Silenzio. Muta. Non parla. Ma a togliere la voce alla premier non sono i problemi con l'Europa, il malessere della maggioranza, i conti pubblici da far quadrare o la protesta della Fnsi contro l'emendamento Costa sulle intercettazioni. È l'influenza. Giorgia è febbricitante, a letto con la Tachipirina, afona. Salta dunque per la seconda volta la conferenza stampa di fine d'anno, rimandata a boh, data da destinarsi, e salta pure il boicottaggio del principale sindacato dei giornalisti, mobilitato contro la «legge bavaglio», cioè il divieto di pubblicare non la notizia bensì il dettaglio delle ordinanze di custodia cautelare. E già lo sciopero era piuttosto pittoresco, perché ad astenersi dal partecipare erano solo i vertici della FNSI e non i cronisti «che devono svolgere il proprio lavoro». Senza contare che la Meloni viene sempre accusata, con qualche ragione, di scansare le domande e quella che si voleva sabotare era una delle poche occasioni in cui la presidente del Consiglio è «costretta» per due o tre ore ad ascoltare e a spiegare.
Ma tant'è. La premier è ko, informano da Palazzo Chigi, «a causa del persistere dell'indisposizione dei giorni precedenti». Il primo appuntamento era stato fissato per il 21 dicembre. La Meloni, che aveva dovuto disertare la cerimonia al Quirinale per lo scambio di auguri tra Mattarella e le alte cariche, per l'influenza ha dovuto cancellare pure l'impegno con la stampa parlamentare. Intorno a Natale però si era rifatta viva qua e là, dalla recita della figlia alla visita al comando interruppe, dal video in cui parlava del «lavoro del governo per l'Italia» e dell'«orgoglio», alla foto del 25 sotto l'albero con la piccola Ginevra, con tanto di auguri alla nazione. Poi qualcuno l'ha vista a bordo di un aereo Roma-Milano, forse stava accompagnando la figlia a salutare i nonni paterni.
Ora, niente presidente del Consiglio, niente conferenza. La protesta della Fnsi, tra marce e imbavagliamenti davanti ai palazzi, prosegue. A restare per il momento inespresse saranno le tante domande previste, una quarantina. Alcune piuttosto calde. Il no al Mes e lo strappo con Bruxelles. Il si al Patto di stabilità e i rischi per il futuro dei bilanci pubblici. I soldi del Pnrr e le misure contro l'immigrazione irregolare.
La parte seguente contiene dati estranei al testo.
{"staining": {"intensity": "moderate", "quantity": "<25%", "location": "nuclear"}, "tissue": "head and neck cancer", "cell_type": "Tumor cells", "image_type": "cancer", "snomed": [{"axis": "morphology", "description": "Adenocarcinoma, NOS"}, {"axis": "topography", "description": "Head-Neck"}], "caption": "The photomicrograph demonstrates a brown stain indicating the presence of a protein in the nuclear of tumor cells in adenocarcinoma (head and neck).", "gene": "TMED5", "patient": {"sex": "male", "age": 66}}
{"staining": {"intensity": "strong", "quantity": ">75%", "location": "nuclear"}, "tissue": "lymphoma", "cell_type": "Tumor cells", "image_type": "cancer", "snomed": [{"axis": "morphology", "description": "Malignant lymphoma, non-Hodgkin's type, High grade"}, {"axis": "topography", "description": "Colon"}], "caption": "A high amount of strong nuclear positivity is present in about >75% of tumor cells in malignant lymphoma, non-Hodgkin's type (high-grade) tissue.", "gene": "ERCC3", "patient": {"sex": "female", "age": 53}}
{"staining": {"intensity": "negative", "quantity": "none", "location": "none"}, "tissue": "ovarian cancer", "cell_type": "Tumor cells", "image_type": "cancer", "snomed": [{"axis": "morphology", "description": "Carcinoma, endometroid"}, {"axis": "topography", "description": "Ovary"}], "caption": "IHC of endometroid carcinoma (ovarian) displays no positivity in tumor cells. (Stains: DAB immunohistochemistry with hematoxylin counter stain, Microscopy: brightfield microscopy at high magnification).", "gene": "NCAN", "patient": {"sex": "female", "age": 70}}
Le tensioni interne e i provvedimenti della Finanziaria. Le riforme istituzionali e le polemiche sul premierato. I rapporti di forza nel centrodestra e le grandi alleanze in Europa dopo le elezioni della prossima primavera.
E qui si nasconde la madre di tutte le domande: Giorgia si candiderà a Bruxelles? La tentazione è forte, l'idea è quella di ripetere l'exploit di Matteo Renzi che grazie al suo nome in lista trascinò il Pd al 41 per cento. Il rischio è che un successo troppo netto metta in difficoltà gli alleati e influisca sulla stabilità dell'esecutivo. La riserva non è stata ancora sciolta. Comunque non è un argomento da rivelare in una conferenza stampa, metterebbe in ombra l'attività di un anno di governo.
Infine, la
politica estera, il campo in cui ha riscosso i maggiori successi. Nel 2024, anno della presidenza italiana del G7, sono in agenda viaggi in Giappone, Canada e Usa, forse pure in Cina: Giorgia punta a un rilancio internazionale.